V2S tl_intg_err adc_ctrl_tl_intg_err
adc_ctrl_sec_cm

Verify that the data integrity check violation generates an alert.

  • Randomly inject errors on the control, data, or the ECC bits during CSR accesses. Verify that triggers the correct fatal alert.
  • Inject a fault at the onehot check in u_reg.u_prim_reg_we_check and verify the corresponding fatal alert occurs
V2S sec_cm_bus_integrity adc_ctrl_tl_intg_err

Verify the countermeasure(s) BUS.INTEGRITY.

V3 stress_all_with_rand_reset adc_ctrl_stress_all_with_rand_reset

This test runs 3 parallel threads - stress_all, tl_errors and random reset.
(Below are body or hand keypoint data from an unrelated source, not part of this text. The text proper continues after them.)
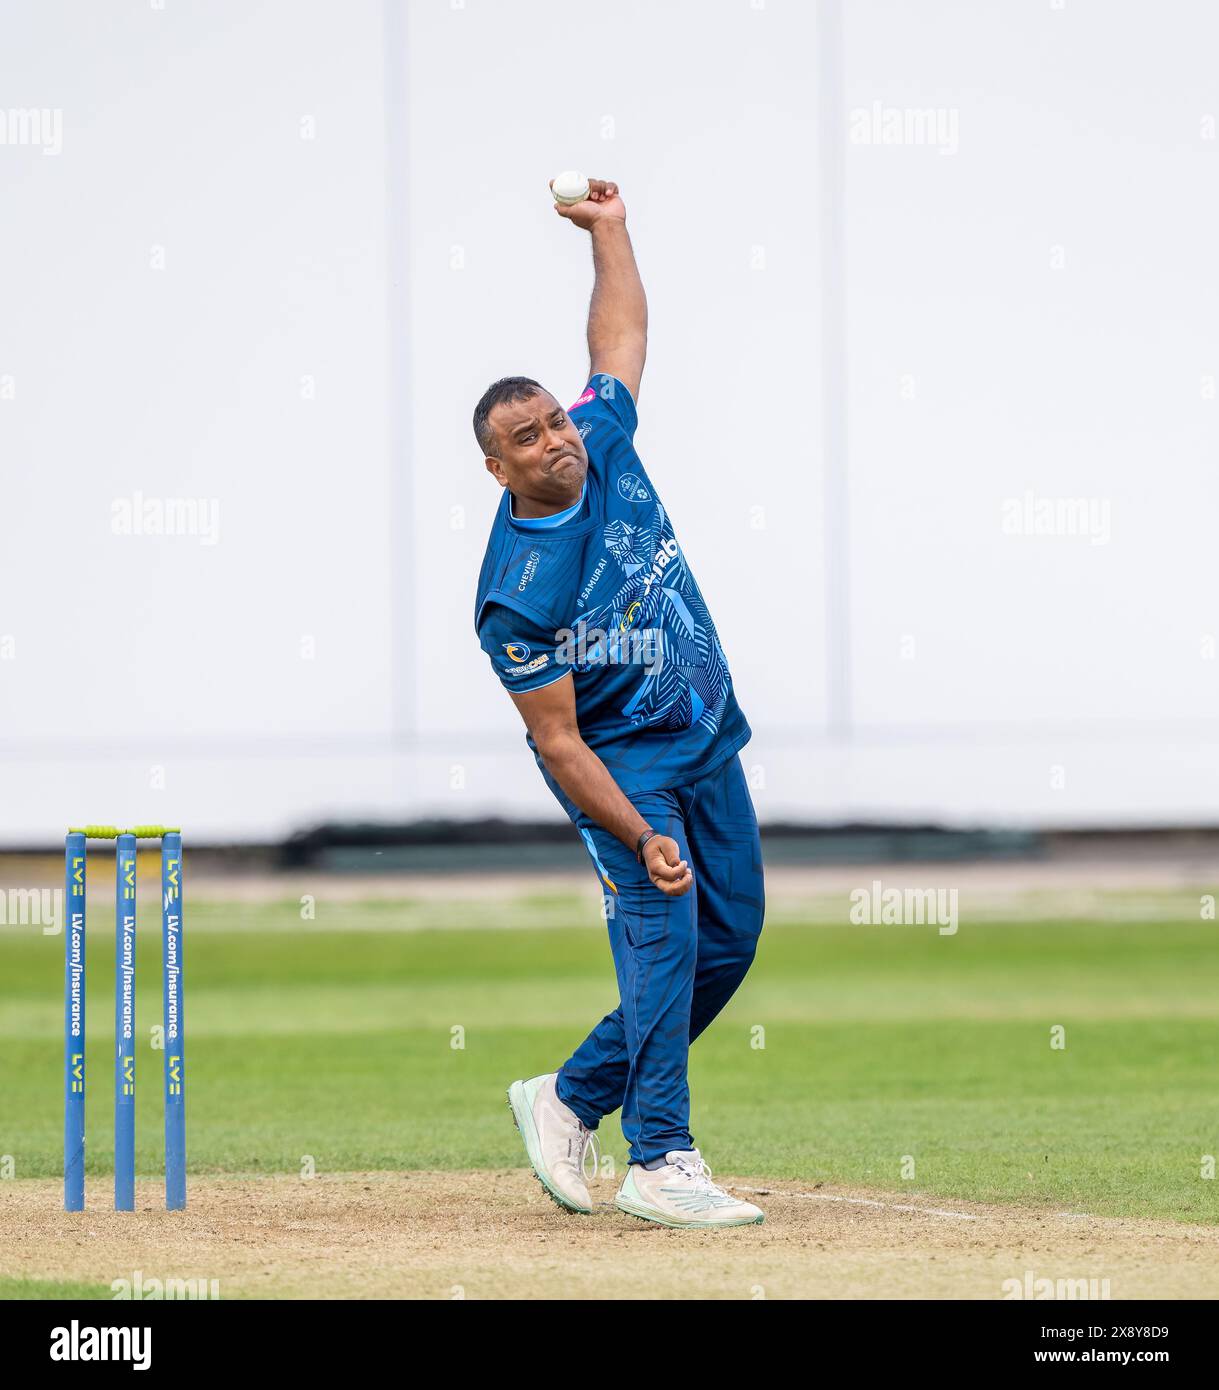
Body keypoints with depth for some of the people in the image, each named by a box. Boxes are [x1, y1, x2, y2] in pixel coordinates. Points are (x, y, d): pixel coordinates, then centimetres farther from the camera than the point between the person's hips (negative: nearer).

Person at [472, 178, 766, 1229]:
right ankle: (661, 1161, -16)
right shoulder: (517, 591, -23)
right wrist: (641, 836, -29)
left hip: (709, 745, 7)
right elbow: (558, 742, -23)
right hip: (622, 765, -7)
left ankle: (573, 1097, 19)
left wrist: (609, 231, 6)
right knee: (661, 938, -18)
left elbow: (621, 334, 14)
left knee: (731, 939, 8)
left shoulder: (606, 447, -5)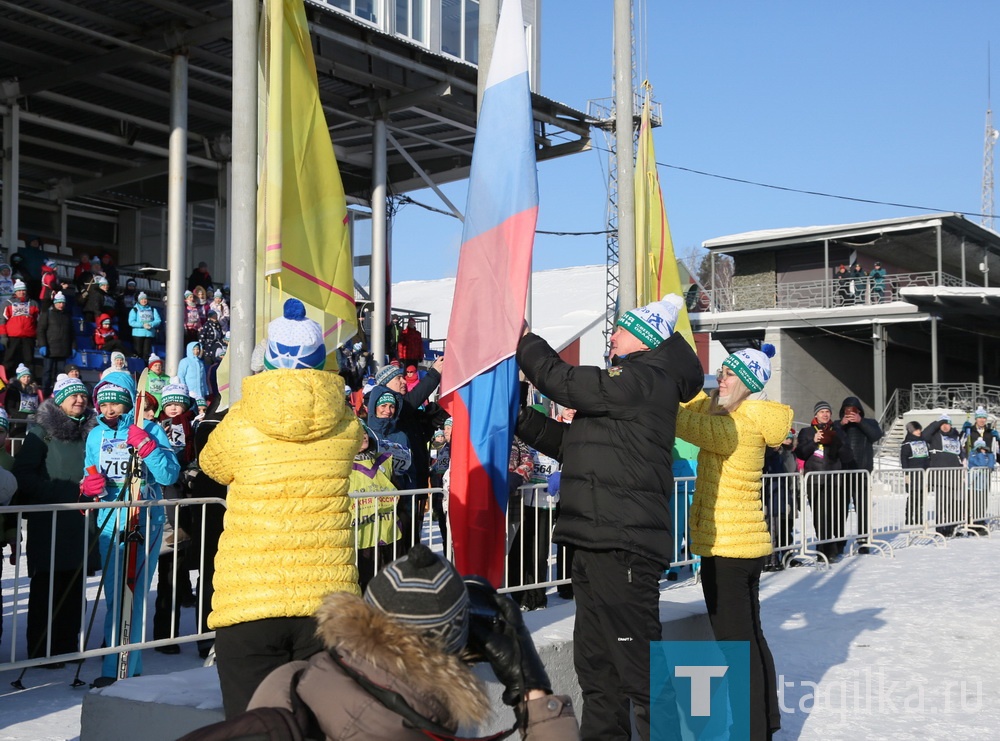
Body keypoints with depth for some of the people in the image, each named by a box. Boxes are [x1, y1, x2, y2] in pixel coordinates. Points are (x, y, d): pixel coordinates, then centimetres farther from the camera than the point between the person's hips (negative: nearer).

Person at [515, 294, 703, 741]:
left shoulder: (645, 379, -10)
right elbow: (572, 443, 24)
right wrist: (521, 418, 17)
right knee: (595, 660, 17)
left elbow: (565, 382, -13)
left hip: (623, 544, -11)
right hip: (597, 540, 11)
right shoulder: (626, 383, 23)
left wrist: (523, 343, 1)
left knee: (639, 666, -8)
After reset is asserted, the test will read and check all valid CSR registers.

Covergroups

Name Description
adc_ctrl_filter_cg

Cover filter configuration (one instance per filter)

adc_ctrl_fsm_reset_cg

Cover FSM state and counter values when fsm_reset is triggered

adc_ctrl_hw_reset_cg

Cover FSM state and counter values when hardware reset is asserted

adc_ctrl_power_mode_cg

Cover power mode configuration

regwen_val_when_new_value_written_cg

Cover each lockable reg field with these 2 cases:

  • When regwen = 1, a different value is written to the lockable CSR field, and a read occurs after that.
  • When regwen = 0, a different value is written to the lockable CSR field, and a read occurs after that.

This is only applicable if the block contains regwen and locakable CSRs.

tl_errors_cg

Cover the following error cases on TL-UL bus:

  • TL-UL protocol error cases.
  • OpenTitan defined error cases, refer to testpoint tl_d_illegal_access.
tl_intg_err_cg

Cover all kinds of integrity errors (command, data or both) and cover number of error bits on each integrity check.

Cover the kinds of integrity errors with byte enabled write on memory if applicable: Some memories store the integrity values. When there is a subword write, design re-calculate the integrity with full word data and update integrity in the memory. This coverage ensures that memory byte write has been issued and the related design logic has been verfied.